Note that in contrast to variant_calling
and variant_annotation
but in consistency with
variant_phasing
, the central individual here are children and not the index of pedigrees.
Step Input
The step reads in the variant call files from one of the following steps:
variant_calling
variant_annotation
variant_phasing
Of course, assignment to parental allele can only be performed on phased variants. Further, only filtering annotated variants is really useful as one wants to excludes variants in problematic genomic regions.
Step Output
For all children with both parents present, variant de novo annotation will be attempted on the primary DNA NGS library of that child. The name of this library will be used as the identification token in the output file and file name.
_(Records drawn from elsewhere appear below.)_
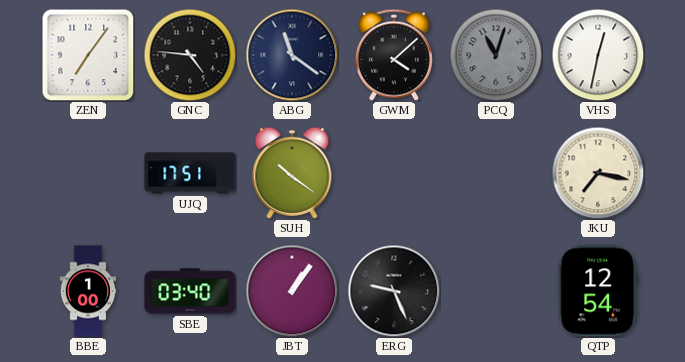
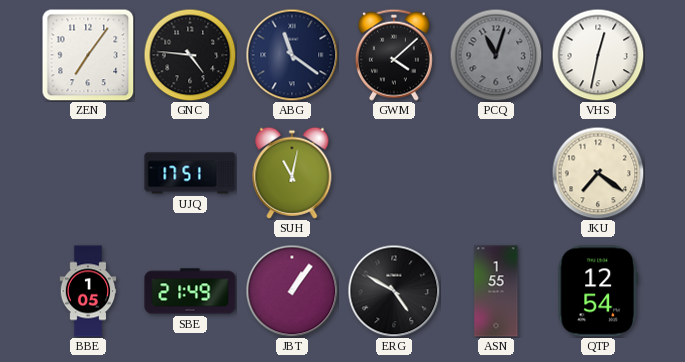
SUH: 10:21 -> 11:02
JKU: 7:17 -> 7:21
BBE: 1:00 -> 1:05
SBE: 03:40 -> 21:49
ERG: 9:26 -> 4:50
ASN: none -> 1:55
For each read mapper, variant caller, and pedigree, the following files will be generated:
{mapper}.{var_caller}.{annotation}.{phasing}.de_novos.{lib_name}.vcf.gz.tbi
{mapper}.{var_caller}.{annotation}.{phasing}.de_novos.{lib_name}.vcf.gz
{mapper}.{var_caller}.{annotation}.{phasing}.de_novos.{lib_name}.vcf.gz.md5
{mapper}.{var_caller}.{annotation}.{phasing}.de_novos.{lib_name}.vcf.gz.tbi.md5
{mapper}.{var_caller}.{annotation}.{phasing}.de_novos_hard.{lib_name}.vcf.gz
{mapper}.{var_caller}.{annotation}.{phasing}.de_novos_hard.{lib_name}.vcf.gz.tbi
{mapper}.{var_caller}.{annotation}.{phasing}.de_novos_hard.{lib_name}.vcf.gz.md5
{mapper}.{var_caller}.{annotation}.{phasing}.de_novos_hard.{lib_name}.vcf.gz.tbi.md5
{mapper}.{var_caller}.{annotation}.{phasing}.de_novos_hard.{lib_name}.summary.txt
{mapper}.{var_caller}.{annotation}.{phasing}.de_novos_hard.{lib_name}.summary.txt.md5
The the annotation
and phasing
will only be persent when the input is read from the
variant_annotation
or variant_phasing
steps, respectively.
For example, it might look as follows for the example from above:
output/
+-- bwa.gatk3_hc.de_novos.P001-N1-DNA1-WES1
| `-- out
| |-- bwa.gatk3_hc.de_novos.P001-N1-DNA1-WES1.vcf.gz
| |-- bwa.gatk3_hc.de_novos.P001-N1-DNA1-WES1.vcf.gz.md5
| |-- bwa.gatk3_hc.de_novos.P001-N1-DNA1-WES1.vcf.gz.tbi
| |-- bwa.gatk3_hc.de_novos.P001-N1-DNA1-WES1.vcf.gz.tbi.md5
| |-- bwa.gatk3_hc.de_novos.P001-N1-DNA1-WES1.vcf.gz
| |-- bwa.gatk3_hc.de_novos_hard.P001-N1-DNA1-WES1.vcf.gz.md5
| |-- bwa.gatk3_hc.de_novos_hard.P001-N1-DNA1-WES1.vcf.gz.tbi
| |-- bwa.gatk3_hc.de_novos_hard.P001-N1-DNA1-WES1.vcf.gz.tbi.md5
| |-- bwa.gatk3_hc.de_novos_hard.P001-N1-DNA1-WES1.vcf.gz
| |-- bwa.gatk3_hc.de_novos_hard.P001-N1-DNA1-WES1.summary.txt
| `-- bwa.gatk3_hc.de_novos_hard.P001-N1-DNA1-WES1.summary.txt.md5
[...]
Global Configuration
No global configuration is in use.
Default Configuration
The default configuration is as follows.
step_config:
variant_denovo_filtration:
#path_variant_phasing: ''
#path_variant_annotation: ''
#path_variant_calling: ''
#path_ngs_mapping: ../ngs_mapping
#
# defaults to ngs_mapping tool
#tools_ngs_mapping: []
#
# defaults to variant_annotation tool
#tools_variant_calling: []
#
# optional INFO keys with reliable regions
#info_key_reliable_regions: []
#
# optional INFO keys with unreliable regions
#info_key_unreliable_regions: []
#params_besenbacher:
# min_gq: 50
# min_dp: 10
# max_dp: 120
# min_ab: 0.2
# max_ab: 0.9
# max_ad2: 1
#bad_region_expressions: [] # Examples: ["'UCSC_CRG_MAPABILITY36 == 1'", "'UCSC_SIMPLE_REPEAT == 1'"]
#
# whether or not to collect MSDN (requires GATK HC+UG)
#collect_msdn: true
Reports
Currently, no reports are generated.